No society is truly healthy if the high fiscal rewards for entrepreneurship or investment are not matched by a strong sense of social responsibility and bonds of reciprocity. Charities and volunteers work tirelessly, especially in the current climate, to create a fairer society, to address environmental challenges in our communities, to tackle poverty and inequality and to address social justice challenges. The Charities Aid Foundation found that 80% of UK adults think that charities play an essential role in their local community. Britain is a better place thanks to philanthropy, charity and voluntary activity.
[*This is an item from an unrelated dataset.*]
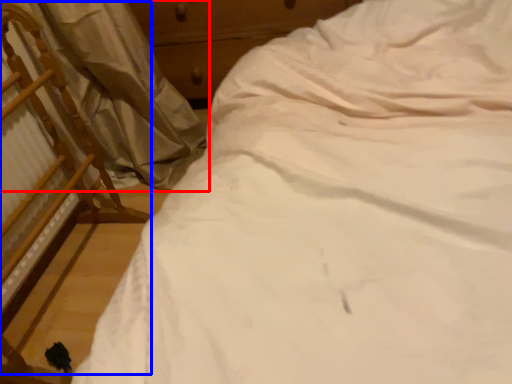
Question: Among these objects, which one is nearest to the camera, curtain (highlighted by a red box) or chair (highlighted by a blue box)?

Choices:
 (A) curtain
 (B) chair

Answer: (B)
My constituency is famous for volunteers, community organisations and old institutions, such as Toynbee Hall, which employed Clement Attlee before his entry into politics. He became mayor of Stepney in my constituency, then a Member of Parliament in the area, and later one of the most successful Prime Ministers of the past century. The east end of London has a great heritage of charitable activity and entrepreneurship, and that has continued. London’s Air Ambulance, which serves people across our capital, is based in my constituency, and many people do not realise that it is a charity. We have the Osmani Trust, the Attlee Foundation, the Young Foundation, City Gateway, Muslim Aid and many others. The ones that I am not mentioning will be offended, but there are hundreds of them, so I am unable to name them all. The fact is that charities should not replace the functions of the state; what they do must be complementary. They should enrich our society, not put plasters on the wounds inflicted by the Government.

This week, the Secretary of State for Work and Pensions finally admitted that the Government’s universal credit policy has led to an increase in food bank use. We know that food banks do amazing work, but in a civilised society they should not have to do it. Their funding could be invested elsewhere if the Government addressed those issues. The Government should support charities, but not expect them to substitute for what public services should be doing.

I want to draw on my experience of starting up charities. I had the good fortune of working for the author of the 1945 Labour manifesto, Michael Young, in his later life. It was the best kind of apprenticeship in politics and social entrepreneurship. I saw that we can be imaginative in addressing the big social challenges in our country by using insight, observation and research, but that means that the Government must fund innovation. I appeal to the Minister to do that.

I also appeal to the Minister to address some of the issues relating to unspent or ineffective funding, such as the £10 million provided to the National Citizen Service for unfilled places. We need more effective spending in the charitable sector, which desperately needs support. It was promised that £425 million that was invested in the Olympic village would be returned to the charitable sector. That money could be used immediately by charities that desperately need help to address issues such as youth crime.

I was able to set up charities to help young people. I hope that this Government will continue to support them. If they do, there will be direct benefits to our economy. I am grateful that we are having this debate, and I hope the Government continue to invest in that very important sector.